▶ _TEXTO DE LECTURA_:
Y el dinosaurio murió, hace rato, de gripa.
Luis Octavio Valdez

Discúlpenme ser anticlimático, una amiga decía que tengo la facultad de  desanimar a cualquiera, sé que muchos esperan que al PRI lo desarticule un líder flamígero, prometeico y poético o que Fuenteovejuna encuentre a su Robespierre y cobre furiosa, y sangrienta, venganza de las afrentas que ha hecho el gobierno malo (malísimo) al pueblo bueno (buenísimo).

Al hacer referencia, en un principio, al dinosaurio para explicar al sistema de gobierno y estado en México, en resumen, el PRI por lo menos todo el siglo pasado, estoy haciéndolo para indicar rápidamente de qué va el texto, pero debo decir que esa magnífica síntesis metafórica, capturada magistralmente por Tito Monterroso (lean a Tito no sean güeyes), es actualmente usada como simplón agravio y es usado tanto que ha perdido la fuerza que le proveyó la literatura.

Hecho el descargo de robarle una imagen al guatemalteco, diré que no es gratuito, cuando Monterroso publicó el considerado, por mucho tiempo, cuento más corto, El dinosaurio, era el segundo año de López Mateos (1959), todavía se cantaba el milagro mexicano; había un crecimiento anual del PIB arriba del 6.5 por ciento (similar al de China estos últimos años), el estado y régimen priista estaba en pleno uso de facultades, Tlatelolco todavía no era; la tan sobada “dictadura perfecta” de Vargas Llosa estaba a décadas de ser concebida: el objeto y la imagen que le dieron vida a la metáfora eran una alegoría aguda y creativa del presente.

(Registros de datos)
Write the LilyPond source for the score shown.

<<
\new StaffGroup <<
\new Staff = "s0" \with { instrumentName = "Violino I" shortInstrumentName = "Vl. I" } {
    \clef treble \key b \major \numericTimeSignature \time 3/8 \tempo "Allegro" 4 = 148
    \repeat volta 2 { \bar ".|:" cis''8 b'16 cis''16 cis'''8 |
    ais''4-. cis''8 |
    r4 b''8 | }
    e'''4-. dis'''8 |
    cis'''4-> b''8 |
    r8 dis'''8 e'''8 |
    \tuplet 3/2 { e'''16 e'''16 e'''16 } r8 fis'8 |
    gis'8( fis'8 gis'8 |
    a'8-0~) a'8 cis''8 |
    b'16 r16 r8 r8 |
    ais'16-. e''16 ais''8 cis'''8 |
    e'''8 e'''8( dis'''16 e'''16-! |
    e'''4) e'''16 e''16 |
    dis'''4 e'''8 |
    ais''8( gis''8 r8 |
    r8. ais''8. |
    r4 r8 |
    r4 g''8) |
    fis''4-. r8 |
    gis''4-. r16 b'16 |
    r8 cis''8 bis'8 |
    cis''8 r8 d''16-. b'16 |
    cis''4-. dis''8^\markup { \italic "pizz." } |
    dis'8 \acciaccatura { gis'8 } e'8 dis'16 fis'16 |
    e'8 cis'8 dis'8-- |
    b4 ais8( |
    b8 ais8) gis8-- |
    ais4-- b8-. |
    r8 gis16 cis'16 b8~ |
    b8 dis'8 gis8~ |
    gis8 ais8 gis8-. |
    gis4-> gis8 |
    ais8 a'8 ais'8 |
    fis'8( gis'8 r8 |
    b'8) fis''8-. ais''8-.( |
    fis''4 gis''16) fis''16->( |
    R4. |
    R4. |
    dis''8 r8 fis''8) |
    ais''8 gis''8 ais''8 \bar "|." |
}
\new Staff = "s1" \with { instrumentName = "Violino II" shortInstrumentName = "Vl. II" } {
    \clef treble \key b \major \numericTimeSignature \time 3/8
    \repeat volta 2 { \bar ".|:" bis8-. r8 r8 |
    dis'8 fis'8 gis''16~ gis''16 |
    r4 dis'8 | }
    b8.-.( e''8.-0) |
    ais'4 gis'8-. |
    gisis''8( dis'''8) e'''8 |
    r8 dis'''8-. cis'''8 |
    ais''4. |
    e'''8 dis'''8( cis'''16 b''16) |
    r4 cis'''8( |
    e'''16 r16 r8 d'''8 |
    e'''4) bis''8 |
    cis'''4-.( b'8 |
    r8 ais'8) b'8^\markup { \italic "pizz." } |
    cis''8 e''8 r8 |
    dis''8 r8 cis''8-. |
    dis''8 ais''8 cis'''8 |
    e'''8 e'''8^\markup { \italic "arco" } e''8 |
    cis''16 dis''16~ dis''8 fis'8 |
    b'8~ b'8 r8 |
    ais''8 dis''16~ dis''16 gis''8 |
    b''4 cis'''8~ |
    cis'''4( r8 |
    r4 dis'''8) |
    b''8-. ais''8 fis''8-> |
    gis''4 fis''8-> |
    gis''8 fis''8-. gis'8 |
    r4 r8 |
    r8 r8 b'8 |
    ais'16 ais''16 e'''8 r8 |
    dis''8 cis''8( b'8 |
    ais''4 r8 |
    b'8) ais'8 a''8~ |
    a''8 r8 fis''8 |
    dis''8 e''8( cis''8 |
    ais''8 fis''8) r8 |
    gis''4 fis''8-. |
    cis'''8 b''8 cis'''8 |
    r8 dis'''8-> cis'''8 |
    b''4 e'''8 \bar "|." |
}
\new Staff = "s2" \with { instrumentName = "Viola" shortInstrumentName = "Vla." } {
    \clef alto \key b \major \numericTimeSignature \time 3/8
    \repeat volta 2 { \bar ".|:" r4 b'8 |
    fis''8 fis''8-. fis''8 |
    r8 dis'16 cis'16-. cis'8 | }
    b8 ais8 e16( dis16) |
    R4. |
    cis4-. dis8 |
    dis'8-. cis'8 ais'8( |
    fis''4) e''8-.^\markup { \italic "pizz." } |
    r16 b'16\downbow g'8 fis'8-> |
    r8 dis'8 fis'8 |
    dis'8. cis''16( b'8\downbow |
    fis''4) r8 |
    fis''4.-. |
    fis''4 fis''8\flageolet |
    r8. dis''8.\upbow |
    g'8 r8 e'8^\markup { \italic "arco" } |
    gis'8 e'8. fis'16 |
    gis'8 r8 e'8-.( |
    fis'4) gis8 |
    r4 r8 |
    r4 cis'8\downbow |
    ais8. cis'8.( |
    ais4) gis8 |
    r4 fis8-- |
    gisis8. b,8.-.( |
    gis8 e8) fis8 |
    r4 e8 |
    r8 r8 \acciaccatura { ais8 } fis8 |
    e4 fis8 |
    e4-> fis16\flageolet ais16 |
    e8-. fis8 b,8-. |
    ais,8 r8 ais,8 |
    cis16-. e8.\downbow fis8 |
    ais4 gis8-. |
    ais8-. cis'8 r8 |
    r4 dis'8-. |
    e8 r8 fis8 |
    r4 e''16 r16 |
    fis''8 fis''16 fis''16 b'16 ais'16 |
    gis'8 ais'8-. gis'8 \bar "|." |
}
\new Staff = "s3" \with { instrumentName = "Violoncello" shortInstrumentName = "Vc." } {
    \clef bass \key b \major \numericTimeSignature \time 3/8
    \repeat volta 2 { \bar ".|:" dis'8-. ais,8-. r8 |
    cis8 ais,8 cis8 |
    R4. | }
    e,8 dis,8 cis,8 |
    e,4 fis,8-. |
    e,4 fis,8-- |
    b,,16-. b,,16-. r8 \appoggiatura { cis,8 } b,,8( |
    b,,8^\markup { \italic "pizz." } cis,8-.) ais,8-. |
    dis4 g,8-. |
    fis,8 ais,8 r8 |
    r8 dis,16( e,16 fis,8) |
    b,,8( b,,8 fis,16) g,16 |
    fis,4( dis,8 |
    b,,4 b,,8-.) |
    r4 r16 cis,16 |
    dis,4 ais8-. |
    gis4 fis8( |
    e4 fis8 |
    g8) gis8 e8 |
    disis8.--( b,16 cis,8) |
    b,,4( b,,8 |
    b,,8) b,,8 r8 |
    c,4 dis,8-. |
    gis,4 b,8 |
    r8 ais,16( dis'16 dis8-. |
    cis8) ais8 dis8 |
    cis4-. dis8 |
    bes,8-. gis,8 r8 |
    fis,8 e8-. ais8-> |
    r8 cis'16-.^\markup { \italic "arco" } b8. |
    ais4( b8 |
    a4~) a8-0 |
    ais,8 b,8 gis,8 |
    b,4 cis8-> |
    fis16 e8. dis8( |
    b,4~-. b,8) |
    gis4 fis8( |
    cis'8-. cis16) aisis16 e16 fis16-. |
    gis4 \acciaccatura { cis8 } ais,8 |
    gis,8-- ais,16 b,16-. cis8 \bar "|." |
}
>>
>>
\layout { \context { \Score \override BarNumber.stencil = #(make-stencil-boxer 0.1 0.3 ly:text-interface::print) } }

▶ _INSTRUCCIONES_:
Por favor, copia literalmente el fragmento del texto sobre el PRI y el dinosaurio que comienza en las palabras "Discúlpenme ser anticlimático, una" y termina después de "pueblo bueno (buenísimo).".

▶ _RESPUESTA_:
Discúlpenme ser anticlimático, una amiga decía que tengo la facultad de  desanimar a cualquiera, sé que muchos esperan que al PRI lo desarticule un líder flamígero, prometeico y poético o que Fuenteovejuna encuentre a su Robespierre y cobre furiosa, y sangrienta, venganza de las afrentas que ha hecho el gobierno malo (malísimo) al pueblo bueno (buenísimo).